Briefs
GM works to hold off bankruptcy
Last week General Motors sold 78% of its commercial mortgage business, part of GMAC, bringing in $1.5 billion in cash and the repayment of $7.3 billion in intercompany loans. The company is also negotiating the sale of a controlling interest in the rest of GMAC. for about $11 billion. Meanwhile, the Pension Benefit Guarantee Corporation, the federal agency that insures private companies' pension plans, is calling for outside legal advice on handling a G.M. bankruptcy. In 2005, GM's pension plan assets fell behind its obligations by $10.9 billion.
Personal bankruptcies
Federal court bankruptcy filings hit a record 2.039 million in 2005. Chapter 7 filings gained 46% to 1.61 million, and Chapter 13 filings fell 8% to 407,322.
Google on the S&P 500
Standard & Poor's announced last week Google will be added to its large-cap index on March 31.
Existing home sales vs. new home sales
Existing home sales jumped 5.2% in February to an annualized 6.91 million, the best monthly gain in two years. However, new home sales in February took a dive for the largest one-month drop in nine years.
Silver up
Silver peaked last week at $10.74 a troy ounce, its highest level in 22 years.
Poverty, qualified
Using about $20,000 for a family of four, America's poverty level captured 12.7% of the population in 2004. In 1968, 12.8% were below the poverty level. Among today's poor, 46% own their own homes, and 93% have color television.

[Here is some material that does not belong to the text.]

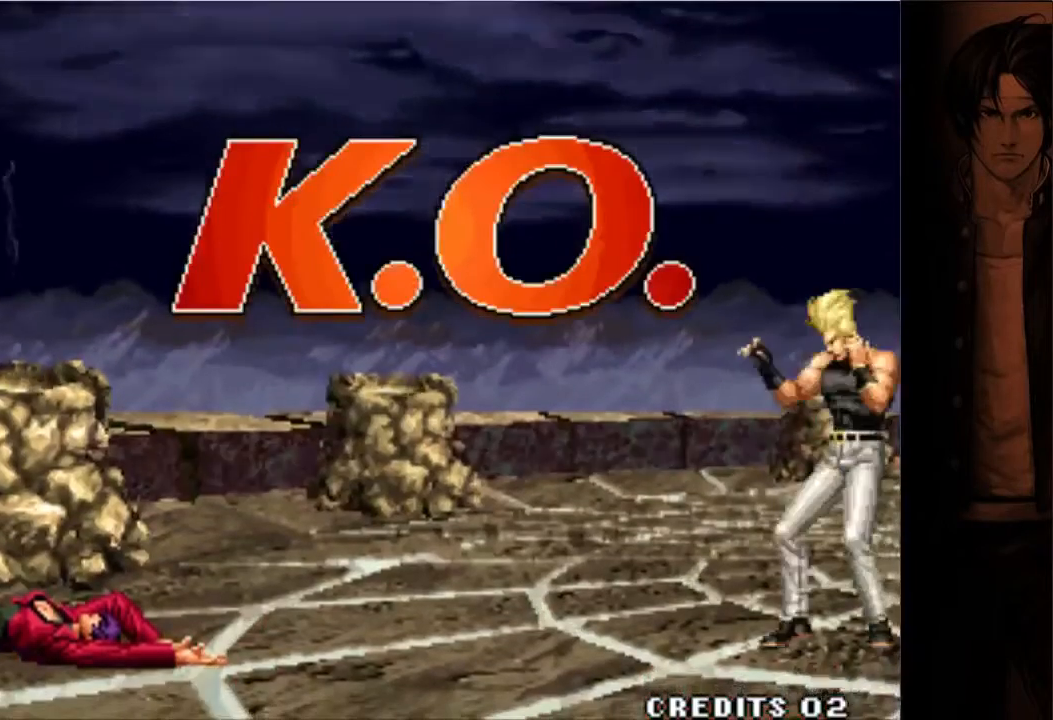
{"buttons": [], "events": []}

Wal-Mart hits high and hits low
Wal-Mart opened a demonstration store in Plano, Tex., replete with $500 wine, high-end electronics, tony toys, and a sushi bar. Wal-Mart won't duplicate the demonstration store, but it might stock the upgraded items inside its existing system of 3,700 stores. New appeal at the other end of the market includes civil rights leader Andrew Young as a paid corporate cheerleader.
"Les Miserables"
France has a youth (26 and under) unemployment rate of 23% - over 50% in the minority suburbs. Overall unemployment has run about 10% for the past 20 years. In an effort to generate youth employment, the national government made it more attractive to hire the 26 and under crowd because it became easier to fire them if things didn't work out. With better access to jobs, the young people are still rioting.

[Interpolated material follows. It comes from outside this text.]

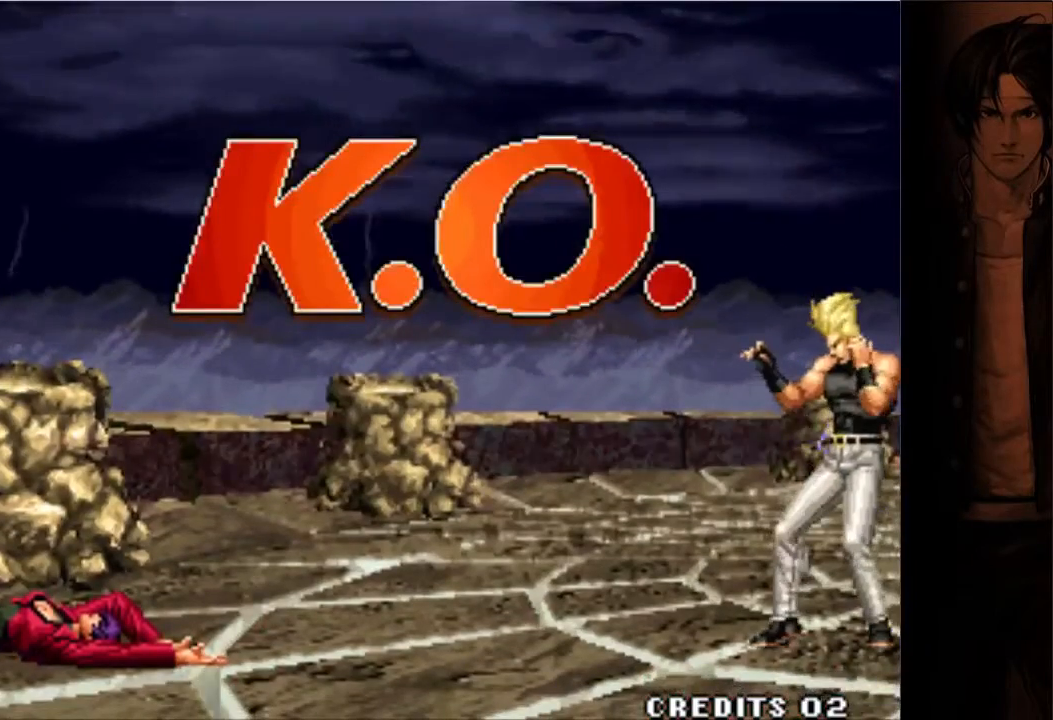
{"buttons": ["A"], "events": [[367, "A", "down"], [433, "A", "up"], [433, "B", "down"], [500, "A", "down"], [500, "B", "up"]]}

Not mag-lev, not this time
With a magnetic-levitation train connecting Shanghai and its airport, China is about to extend the mag-lev tracks to Hangzhou. Between Shanghai and Beijing, however, the new train connection is planned as high-speed wheel-on-rail technology. Top speed should hit 220 mph. Albeit a bit cheaper than mag-lev, the new 820-mile rail line is expected to cost $17.4 billion.
If it works in Greenville,
it should work in Columbia
Last week, the S.C. Senate finance subcommittee approved legislation that would grant banks tax incentives for new jobs. The tax-incentive package was similar to that already in effect for other industries. Greenville-based South Financial Group, parent of Carolina First, plans on a new headquarters complex next to I-85, and the headquarters plans on hiring 600 new people.
House appreciation
Saturday morning television money maven Jim Rogers, who started the Quantum Fund with George Soros, paid about $105,000 for a NYC town house in 1977. He recently listed the 26-foot-wide town house for sale: $15 million. It sits on Riverside Drive at 107th Street, and it has views of the Hudson River.
Slaves and why their owners fought
By 1820, 8.7 million slaves were sold in Africa for work in the Americas, mostly the West Indies and Brazil. Only 6% came to British North America. Even so, that 6% by 1860 grew to be worth more than all the farms in the South, or, put differently, three times the values of all the American railroads at the time. Then the American slaves were valued at $3.5 billion, or $68.4 billion today. In his book Inhuman Bondage: The Rise and Fall of Slavery in the New World , author David Brion Davis gave the slaves a different value: "A more revealing figure is the fact that the nation's gross national product in 1860 was only about 20% above the value of slaves, which means that as a share of today's gross national product, the slaves' value would come to an estimated $9.75 trillion."